CANTOR FITZGERALD, L. P. 4
4 · NEWMARK GROUP, INC. · Filed Jun 1, 2026
Research Summary
AI-generated summary of this filing
Newmark (NMRK) 10% Owner Cantor Fitzgerald Acquires 137,831 Interests
What Happened
Cantor Fitzgerald, L.P. (a reported 10% owner) purchased 137,831 exchangeable limited partnership interests in Newmark Holdings on May 28, 2026. Those Interests are exchangeable at the current ratio of 0.9270 for an aggregate of 127,769 shares of Newmark Group, Inc. Class B common stock (or, at CFLP’s option, the same number of Class A shares). No per-share stock price is listed on the Form 4 because this was an acquisition of partnership interests (derivative), not a direct open-market share purchase.
Key Details
- Transaction date: 2026-05-28; Form filed: 2026-06-01. (No late filing is indicated in the provided data.)
- Transaction type/code: Grant/Award/Other acquisition (A) of 137,831 exchangeable limited partnership interests (derivative).
- Exchange rights: 137,831 Interests currently exercisable for 127,769 shares at a 0.9270 exchange ratio (subject to adjustment). Class B shares are convertible one-for-one into Class A shares.
- Consideration paid (per footnotes): 134,302 Interests purchased for $493,149 and 3,529 Interests purchased for $15,060, for aggregate consideration of $508,209.
- Exemption/authority: Purchase was made from Newmark Holdings in a transaction exempt under Rule 16b-3 and pursuant to the Amended and Restated Agreement of Limited Partnership of Newmark Holdings.
- Filing does not state total shares/Interests beneficially owned after the transaction in the provided excerpt.
Context
This was an institutional purchase of exchangeable partnership interests (a derivative acquisition) rather than a direct buy of common stock by an officer or director. The Interests can be converted into Newmark common shares (Class B or, at CFLP’s option, Class A), so the transaction increases CFLP’s potential economic exposure to Newmark equity. Institutional 10% owner activity is informative for ownership tracking but does not by itself indicate management sentiment.
Insider Transaction Report
- Award
Newmark Holdings Exchangeable Limited Partnership Interests
[F2][F1][F3][F4]2026-05-28+137,831→ 20,521,166 total→ Class A or Class B Common Stock, par value $0.01 per share (127,769 underlying)
Footnotes (4)
- [F1]On May 28, 2026, Cantor Fitzgerald, L.P. ("CFLP") purchased from Newmark Holdings, L.P. ("Newmark Holdings") an aggregate of 137,831 exchangeable limited partnership interests in Newmark Holdings (the "Interests") in a transaction exempt pursuant to Rule 16b-3 under the Securities Exchange Act of 1934, as amended (the "Exchange Act"), in accordance with the Amended and Restated Agreement of Limited Partnership of Newmark Holdings (as amended from time to time, the "Newmark Holdings Agreement").
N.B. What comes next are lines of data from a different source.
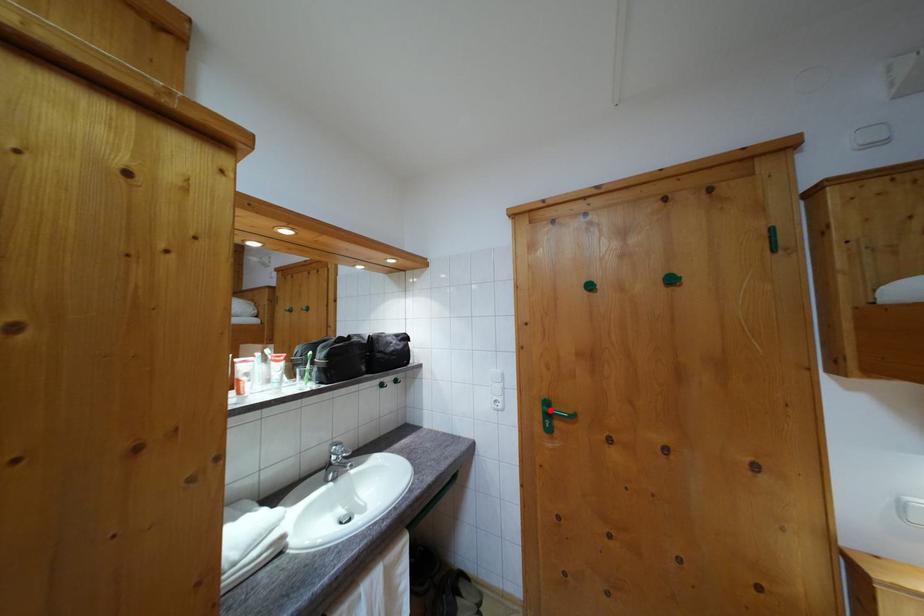
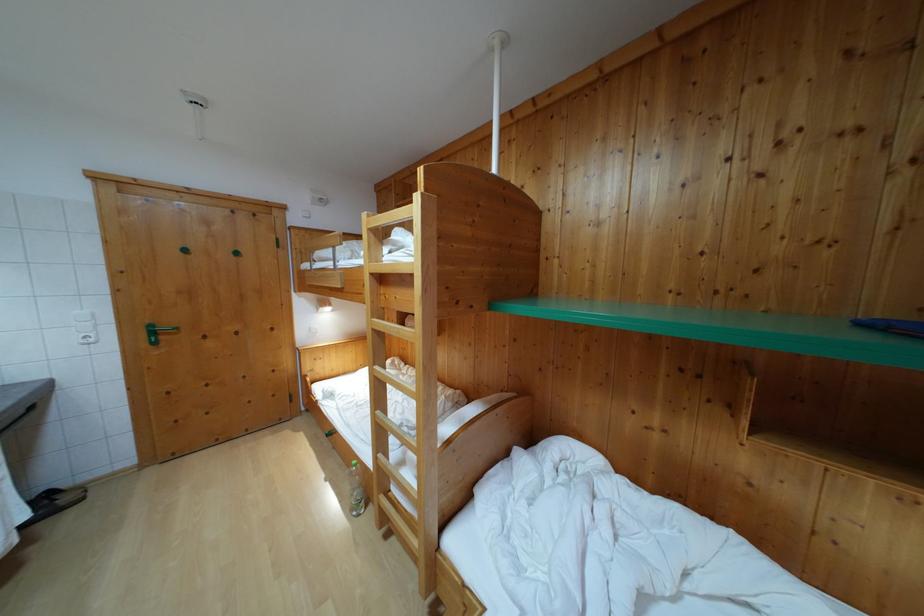
Find the pixel in the second image that matches the highlighted location in the first image.

(155, 333)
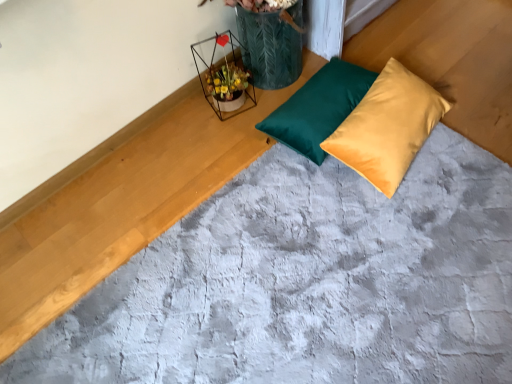
Question: Considering the relative sizes of metallic wire flower basket at upper center and satin yellow pillow at center, the second pillow when ordered from left to right, in the image provided, is metallic wire flower basket at upper center wider than satin yellow pillow at center, the second pillow when ordered from left to right,?

Choices:
 (A) yes
 (B) no

Answer: (B)

Question: From a real-world perspective, is metallic wire flower basket at upper center beneath satin yellow pillow at center, which appears as the 1th pillow when viewed from the right?

Choices:
 (A) no
 (B) yes

Answer: (A)

Question: From a real-world perspective, does metallic wire flower basket at upper center stand above satin yellow pillow at center, the second pillow when ordered from left to right?

Choices:
 (A) yes
 (B) no

Answer: (A)

Question: Is metallic wire flower basket at upper center directly adjacent to satin yellow pillow at center, the second pillow when ordered from left to right?

Choices:
 (A) no
 (B) yes

Answer: (A)

Question: Is there a large distance between metallic wire flower basket at upper center and satin yellow pillow at center, which appears as the 1th pillow when viewed from the right?

Choices:
 (A) yes
 (B) no

Answer: (B)

Question: Can you confirm if metallic wire flower basket at upper center is shorter than satin yellow pillow at center, which appears as the 1th pillow when viewed from the right?

Choices:
 (A) yes
 (B) no

Answer: (B)

Question: From the image's perspective, does teal satin pillow at center, which is the second pillow in right-to-left order, appear lower than satin yellow pillow at center, which appears as the 1th pillow when viewed from the right?

Choices:
 (A) yes
 (B) no

Answer: (B)

Question: Is teal satin pillow at center, marked as the first pillow in a left-to-right arrangement, looking in the opposite direction of satin yellow pillow at center, which appears as the 1th pillow when viewed from the right?

Choices:
 (A) no
 (B) yes

Answer: (A)

Question: From the image's perspective, is teal satin pillow at center, which is the second pillow in right-to-left order, above satin yellow pillow at center, the second pillow when ordered from left to right?

Choices:
 (A) yes
 (B) no

Answer: (A)

Question: Is teal satin pillow at center, marked as the first pillow in a left-to-right arrangement, bigger than satin yellow pillow at center, the second pillow when ordered from left to right?

Choices:
 (A) no
 (B) yes

Answer: (A)

Question: From a real-world perspective, is teal satin pillow at center, which is the second pillow in right-to-left order, physically below satin yellow pillow at center, which appears as the 1th pillow when viewed from the right?

Choices:
 (A) no
 (B) yes

Answer: (B)

Question: Considering the relative sizes of teal satin pillow at center, marked as the first pillow in a left-to-right arrangement, and satin yellow pillow at center, which appears as the 1th pillow when viewed from the right, in the image provided, is teal satin pillow at center, marked as the first pillow in a left-to-right arrangement, thinner than satin yellow pillow at center, which appears as the 1th pillow when viewed from the right,?

Choices:
 (A) no
 (B) yes

Answer: (B)

Question: Is satin yellow pillow at center, the second pillow when ordered from left to right, smaller than metallic wire flower basket at upper center?

Choices:
 (A) no
 (B) yes

Answer: (A)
- [F2]The exchange rights with respect to the 137,831 Interests are currently exercisable at any time for an aggregate of 127,769 shares of Newmark Group, Inc. ("Newmark") Class B common stock, par value $0.01 per share ("Class B Common Stock") (or, at CFLP's option, an aggregate of 127,769 shares of Newmark Class A common stock, par value $0.01 per share ("Class A Common Stock")), at the then-current exchange ratio (which is 0.9270 shares per Interest (subject to adjustment) as of May 28, 2026). The shares of Class B Common Stock are convertible at any time on a one-for-one basis (subject to adjustment) into shares of Class A Common Stock.
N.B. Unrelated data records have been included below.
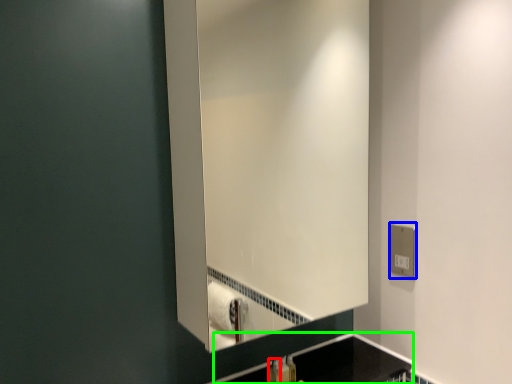
Question: Considering the real-world distances, which object is farthest from toiletry (highlighted by a red box)? electric outlet (highlighted by a blue box) or counter top (highlighted by a green box)?

Choices:
 (A) electric outlet
 (B) counter top

Answer: (A)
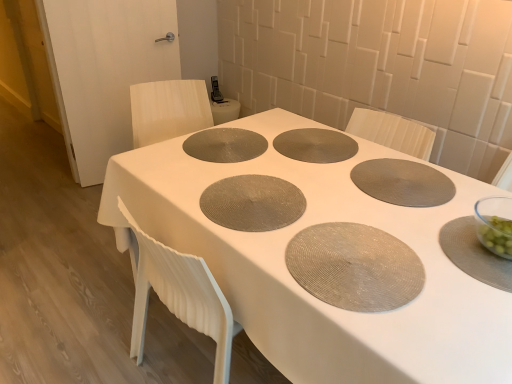
Image resolution: width=512 pixels, height=384 pixels. I want to click on free point to the right of matte gray placemat at center, the second oval in the top-to-bottom sequence, so click(439, 248).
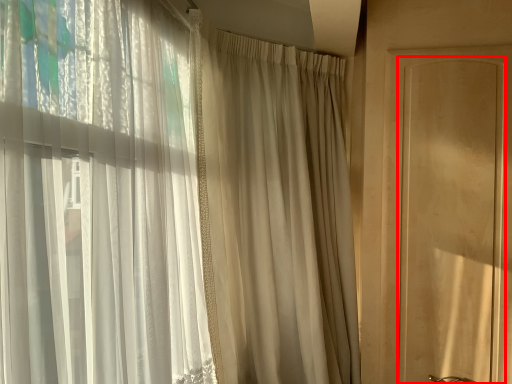
Question: From the image, what is the correct spatial relationship of screen door (annotated by the red box) in relation to curtain?

Choices:
 (A) right
 (B) left

Answer: (A)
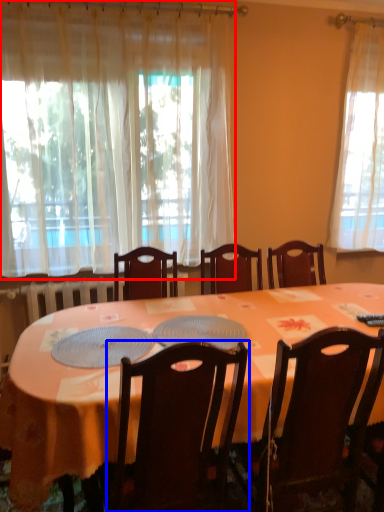
Question: Which of the following is the farthest to the observer, curtain (highlighted by a red box) or chair (highlighted by a blue box)?

Choices:
 (A) curtain
 (B) chair

Answer: (A)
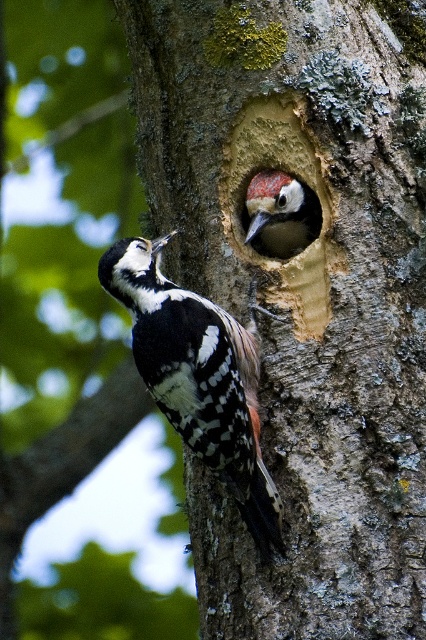
You are a birdwatcher standing 10 feet away from the tree trunk. You see the white speckled woodpecker at left and the speckled brown woodpecker at center. Can you clearly see both birds at the same time without moving your head?

The white speckled woodpecker at left is 8.50 inches away from the speckled brown woodpecker at center. Since the birds are only 8.50 inches apart on the tree trunk, and you are 10 feet away, their proximity means they would likely be within your field of view without needing to move your head.

You are a birdwatcher observing the two woodpeckers in the scene. Which woodpecker is positioned closer to you, the white speckled woodpecker at left or the speckled brown woodpecker at center?

The white speckled woodpecker at left is closer to the viewer than the speckled brown woodpecker at center.

You are a birdwatcher observing two woodpeckers near a tree trunk. You see the white speckled woodpecker at left and the speckled brown woodpecker at center. Which woodpecker is taller?

The white speckled woodpecker at left is taller than the speckled brown woodpecker at center.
- [F3]Includes 134,302 Interests purchased from Newmark Holdings pursuant to Sections 12.02 and 12.03 of the Newmark Holdings Agreement as a result of the redemption of 134,302 non-exchangeable founding partner units for an aggregate consideration of $493,149, and 3,529 Interests purchased from Newmark Holdings pursuant to Section 8.08 of the Newmark Holdings Agreement for an aggregate consideration of $15,060 as a result of the exchange of 3,529 exchangeable founding partner units.
- [F4]The exchange rights with respect to the 20,521,166 Interests are currently exercisable at any time for an aggregate of 19,023,121 shares of Class B Common Stock (or, at CFLP's option, an aggregate of 19,023,121 shares of Class A Common Stock) at the current exchange ratio (which is 0.9270 shares per Interest (subject to adjustment) as of May 28, 2026).